Because LLMs have already read all the data accumulated over decades on the internet, but they still don’t understand how to open a bottle cap like a human. Physical AI aims to solve the “unity of knowledge and action” problem beyond AI intelligence.
Because physical AI cannot rely on the “long feedback loop” of remote cloud servers. The logic is simple: making ChatGPT generate text one second slower might just feel laggy, but if a bipedal robot experiences a one-second delay due to network latency, it could fall down the stairs.
However, while Physical AI appears to be an extension of generative AI, it faces three entirely different new challenges:

Professor Fei-Fei Li once proposed that spatial intelligence is the next Polaris of AI evolution. Robots need to “see and understand” their environment before moving. This is not just recognizing “this is a chair,” but understanding “the chair’s position and structure in 3D space, and how much force I need to move it.”
This requires massive, real-time 3D environment data covering every corner indoors and outdoors;

Huang mentioned Omniverse, which is essentially a “virtual training ground.” Robots need to train “10,000 falls” in virtual environments before entering the real physical world to learn to walk. This process is called Sim-to-Real, from simulation to reality.
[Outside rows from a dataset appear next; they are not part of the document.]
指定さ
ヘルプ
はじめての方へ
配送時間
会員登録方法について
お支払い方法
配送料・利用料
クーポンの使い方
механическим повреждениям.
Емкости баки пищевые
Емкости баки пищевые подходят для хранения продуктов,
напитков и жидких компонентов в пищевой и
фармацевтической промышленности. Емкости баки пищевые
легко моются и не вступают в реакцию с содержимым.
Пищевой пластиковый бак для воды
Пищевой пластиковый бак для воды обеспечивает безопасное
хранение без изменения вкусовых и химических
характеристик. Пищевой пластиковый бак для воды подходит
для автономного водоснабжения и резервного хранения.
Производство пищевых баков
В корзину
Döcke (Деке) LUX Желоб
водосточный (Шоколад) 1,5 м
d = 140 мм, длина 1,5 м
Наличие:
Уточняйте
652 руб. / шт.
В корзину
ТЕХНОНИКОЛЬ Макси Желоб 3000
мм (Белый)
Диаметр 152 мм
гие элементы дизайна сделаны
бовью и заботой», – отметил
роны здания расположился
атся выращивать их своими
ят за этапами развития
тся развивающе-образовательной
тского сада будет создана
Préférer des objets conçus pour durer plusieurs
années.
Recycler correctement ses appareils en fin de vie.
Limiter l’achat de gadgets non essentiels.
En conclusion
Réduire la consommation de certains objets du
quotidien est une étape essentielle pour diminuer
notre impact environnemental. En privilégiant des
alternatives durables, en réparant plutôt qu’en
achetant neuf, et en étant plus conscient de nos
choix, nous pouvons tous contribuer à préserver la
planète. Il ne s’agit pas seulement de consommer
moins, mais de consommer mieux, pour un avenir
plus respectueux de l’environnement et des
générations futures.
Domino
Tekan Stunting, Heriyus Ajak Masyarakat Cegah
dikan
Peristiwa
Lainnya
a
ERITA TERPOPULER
If robots were to learn through trial and error directly in the real world, hardware wear and tear costs would be astronomical.
This process demands exponential throughput of physics engine simulation and rendering computing power;

To have “a sense of touch,” Physical AI needs electronic skin to perceive temperature, pressure, and texture. These “tactile data” are entirely new assets that have never been scaled before. This may require large-scale sensor collection. At CES, Ensuring showcased a “mass-produced skin” integrated with 1,956 sensors on a single hand, enabling robots to perform the amazing task of cracking eggs.
These “tactile data” are entirely new assets that have never been scaled before.
After reading all this, you must feel that the emergence of the Physical AI narrative offers great opportunities for hardware devices like wearables and humanoid robots—remember, these were often criticized a few years ago as “big toys.”
Actually, I want to say that in the new landscape of Physical AI, the Crypto track also has excellent ecological complement opportunities. Here are a few examples:
Major AI giants can deploy street view cars to scan every main street, but they can’t capture every nook and cranny inside neighborhoods, basements, and underground spaces. Using Token incentives from DePIN networks, mobilizing global users with portable devices to fill in these data gaps could be a way to complete the coverage;
As mentioned earlier, robots can’t rely on cloud computing power, but in the short term, large-scale use of edge computing and distributed rendering capabilities—especially for generating data from simulation to reality—can be achieved by aggregating idle consumer-grade hardware through distributed compute networks for dispatch and scheduling;
“Tactile data,” besides large-scale sensor applications, are inherently highly private. How to coordinate the public to share these privacy-sensitive data with AI giants? A feasible approach is to enable contributors to obtain data rights confirmation and dividends.
In summary:
Physical AI is the second half of the Web2 AI track that Huang announced. What about Web3 AI + Crypto tracks such as DePIN, DeAI, DeData, and others? What do you think?